Когда об этом всём рассказал Мишутке Иванову – он сперва с жалостью на меня поглядел. А потом, тщательно подумав, меня успокоил и возвысил. В моих глазах. Сказал мне Миха:
– Это заслуживает серьёзного осмысливания. Но уже ясно. Тебя, Вадя, можно в музее показывать. У Куприна, кажется, есть рассказ. О мещанине городка какого-то Чугуева. Он спас Царя-батюшку. Не попал случайно на его приезд в городок. А то б в первых рядах был встречающих. Лошади б у царя «понесли». И царь бы разбился. Так и ты, Вадя. В ЗГВ не поехал и спас. И ГДР, и весь блок. Варшавский. С тебя – стакан.
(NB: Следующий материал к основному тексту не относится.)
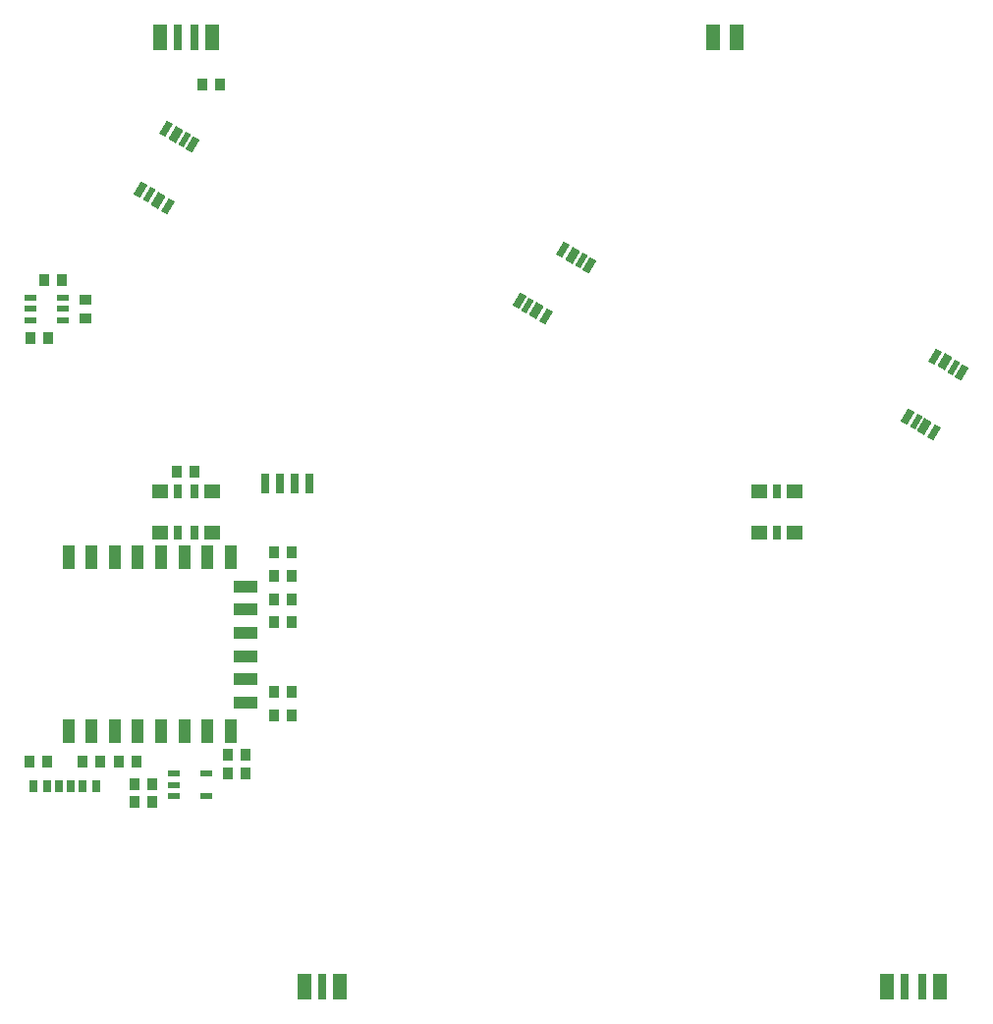
<source format=gtp>
G04*
G04 #@! TF.GenerationSoftware,Altium Limited,Altium Designer,20.0.2 (26)*
G04*
G04 Layer_Color=7318015*
%FSLAX25Y25*%
%MOIN*%
G70*
G01*
G75*
%ADD15R,0.03937X0.07874*%
%ADD16R,0.07874X0.03937*%
%ADD17R,0.03150X0.04409*%
%ADD18R,0.03150X0.07087*%
%ADD19R,0.04331X0.02362*%
%ADD20R,0.03661X0.03858*%
%ADD21R,0.03858X0.03661*%
G04:AMPARAMS|DCode=22|XSize=23.62mil|YSize=51.18mil|CornerRadius=0mil|HoleSize=0mil|Usage=FLASHONLY|Rotation=149.000|XOffset=0mil|YOffset=0mil|HoleType=Round|Shape=Rectangle|*
%AMROTATEDRECTD22*
4,1,4,0.02330,0.01585,-0.00306,-0.02802,-0.02330,-0.01585,0.00306,0.02802,0.02330,0.01585,0.0*
%
%ADD22ROTATEDRECTD22*%

G04:AMPARAMS|DCode=23|XSize=29.53mil|YSize=51.18mil|CornerRadius=0mil|HoleSize=0mil|Usage=FLASHONLY|Rotation=149.000|XOffset=0mil|YOffset=0mil|HoleType=Round|Shape=Rectangle|*
%AMROTATEDRECTD23*
4,1,4,0.02584,0.01433,-0.00053,-0.02954,-0.02584,-0.01433,0.00053,0.02954,0.02584,0.01433,0.0*
%
%ADD23ROTATEDRECTD23*%

G04:AMPARAMS|DCode=24|XSize=19.68mil|YSize=51.18mil|CornerRadius=0mil|HoleSize=0mil|Usage=FLASHONLY|Rotation=149.000|XOffset=0mil|YOffset=0mil|HoleType=Round|Shape=Rectangle|*
%AMROTATEDRECTD24*
4,1,4,0.02162,0.01687,-0.00474,-0.02701,-0.02162,-0.01687,0.00474,0.02701,0.02162,0.01687,0.0*
%
%ADD24ROTATEDRECTD24*%

G04:AMPARAMS|DCode=25|XSize=25.59mil|YSize=51.18mil|CornerRadius=0mil|HoleSize=0mil|Usage=FLASHONLY|Rotation=149.000|XOffset=0mil|YOffset=0mil|HoleType=Round|Shape=Rectangle|*
%AMROTATEDRECTD25*
4,1,4,0.02415,0.01535,-0.00221,-0.02853,-0.02415,-0.01535,0.00221,0.02853,0.02415,0.01535,0.0*
%
%ADD25ROTATEDRECTD25*%

%ADD26R,0.02756X0.08661*%
%ADD27R,0.05118X0.08661*%
%ADD28R,0.05787X0.04567*%
%ADD29R,0.02756X0.04921*%
D15*
X33465Y-74410D02*
D03*
X41339D02*
D03*
X49213D02*
D03*
X57087D02*
D03*
X64961D02*
D03*
X72835D02*
D03*
X80709D02*
D03*
X88583D02*
D03*
X88583Y-15354D02*
D03*
X80709D02*
D03*
X72835D02*
D03*
X64961D02*
D03*
X57087D02*
D03*
X49213D02*
D03*
X41339D02*
D03*
X33465D02*
D03*
D16*
X93701Y-64567D02*
D03*
Y-56693D02*
D03*
Y-48819D02*
D03*
Y-40945D02*
D03*
Y-33071D02*
D03*
Y-25197D02*
D03*
D17*
X21457Y-93012D02*
D03*
X26299D02*
D03*
X30315D02*
D03*
X34252D02*
D03*
X38268D02*
D03*
X43110D02*
D03*
D18*
X115354Y9843D02*
D03*
X110354D02*
D03*
X105354D02*
D03*
X100354D02*
D03*
D19*
X31496Y65158D02*
D03*
Y68898D02*
D03*
Y72638D02*
D03*
X20472D02*
D03*
Y68898D02*
D03*
Y65158D02*
D03*
X69291Y-88779D02*
D03*
Y-92520D02*
D03*
Y-96260D02*
D03*
X80315D02*
D03*
Y-88779D02*
D03*
D20*
X109331Y-68898D02*
D03*
X103268D02*
D03*
X103268Y-29528D02*
D03*
X109331D02*
D03*
X109331Y-37402D02*
D03*
X103268D02*
D03*
X109331Y-21654D02*
D03*
X103268D02*
D03*
X56575Y-84646D02*
D03*
X50512D02*
D03*
X109331Y-61024D02*
D03*
X103268D02*
D03*
X20197Y-84646D02*
D03*
X26260D02*
D03*
X44370D02*
D03*
X38307D02*
D03*
X62087Y-98425D02*
D03*
X56024D02*
D03*
X70197Y13780D02*
D03*
X76260D02*
D03*
X109331Y-13780D02*
D03*
X103268D02*
D03*
X84921Y144882D02*
D03*
X78858D02*
D03*
X25315Y78740D02*
D03*
X31378D02*
D03*
X20591Y59055D02*
D03*
X26654D02*
D03*
X93583Y-82284D02*
D03*
X87520D02*
D03*
X93583Y-88583D02*
D03*
X87520D02*
D03*
X56024Y-92126D02*
D03*
X62087D02*
D03*
D21*
X39370Y65866D02*
D03*
Y71929D02*
D03*
D22*
X327751Y52869D02*
D03*
X201373Y89090D02*
D03*
X66727Y130034D02*
D03*
X327367Y27052D02*
D03*
X195478Y66422D02*
D03*
X67131Y103824D02*
D03*
D23*
X331041Y50892D02*
D03*
X204663Y87113D02*
D03*
X70017Y128058D02*
D03*
X324077Y29029D02*
D03*
X192187Y68399D02*
D03*
X63841Y105801D02*
D03*
D24*
X333994Y49118D02*
D03*
X207616Y85338D02*
D03*
X72970Y126283D02*
D03*
X321124Y30803D02*
D03*
X189234Y70173D02*
D03*
X60888Y107575D02*
D03*
D25*
X336778Y47445D02*
D03*
X210400Y83666D02*
D03*
X75754Y124610D02*
D03*
X318340Y32476D02*
D03*
X186450Y71846D02*
D03*
X58104Y109248D02*
D03*
D26*
X70473Y161024D02*
D03*
X76378D02*
D03*
X119685Y-161024D02*
D03*
X323228Y-161024D02*
D03*
X317323D02*
D03*
D27*
X64567Y161024D02*
D03*
X82284D02*
D03*
X125591Y-161024D02*
D03*
X113779D02*
D03*
X125591D02*
D03*
X113779D02*
D03*
X252362Y161024D02*
D03*
X260236D02*
D03*
X329134Y-161024D02*
D03*
X311417D02*
D03*
D28*
X279922Y-7054D02*
D03*
X279922Y7119D02*
D03*
X268110Y7112D02*
D03*
X268110Y-7062D02*
D03*
X82284Y7094D02*
D03*
X64567D02*
D03*
X82284Y-7079D02*
D03*
X64567D02*
D03*
D29*
X274016Y-7062D02*
D03*
X274016Y7112D02*
D03*
X76378Y-7079D02*
D03*
X70473Y-7071D02*
D03*
X76378Y7087D02*
D03*
X70473Y7094D02*
D03*
M02*

</source>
«Стакан, стакан», – закричали все мы. Это уже Савве мы закричали, чтоб он нам пояснил, как в ЗГВ попадают и вообще, что оно такое есть.
– Шайба ведь где-то недалёк от истины. ЗГВ действительно похож на диспансер. Санитарная зона. Кордон. Из братских республик. Но служить там не пыльно. Пояснять не надо? – переполненный гордостью от приватных знаний известил нам Савва. Продолжил, но уже более туманно:
– Попадают туда и архипроверенные, и достойно-соответствующие. Так сказать, рекомендованные. Кому рекомендуется попасть в эту санитарную зону. Ну, а бывает и по самому дурацкому случаю. Вдруг там внезапно образовалась недостача. Личного состава, естественно, не денег же. Вот кого-то из наших молниеносно туда и кинули, – закончил политинформацию Савва.
– ЗГВ эта ближе будет, чем сектора Газа, – раздумчиво бубнил Гарбузёнок, – туда, может быть, и смогу…
– За границей нет комсомольских ячеек, – авторитетно изрёк Попович.
– Это как это, как это? – всполошился идеёный вожак молодого поколения.
– И партии нет, – добавил Борька, – Нельзя там политикой заниматься. Заграница!
– Да какая, на х…, там заграница! – заорал Шайба, – Курица не птица, ГДР не заграница. У нас в Кандалакше на вокзале в туалете на стенке это дерьмом написано. Кто-то, видать, в это ЗГВ отправлялся.
Спорим. К единому мнению не пришли. Только Гарбузик не соглашался. Выдвинул последний довод. Политически весьма не зрелый, нам показалось:
– А Клара Цеткина с Тельманом, что? Забыли? Они ж самые и придумали всех. И пионеров, и всех. Даже 8-е марта – это они.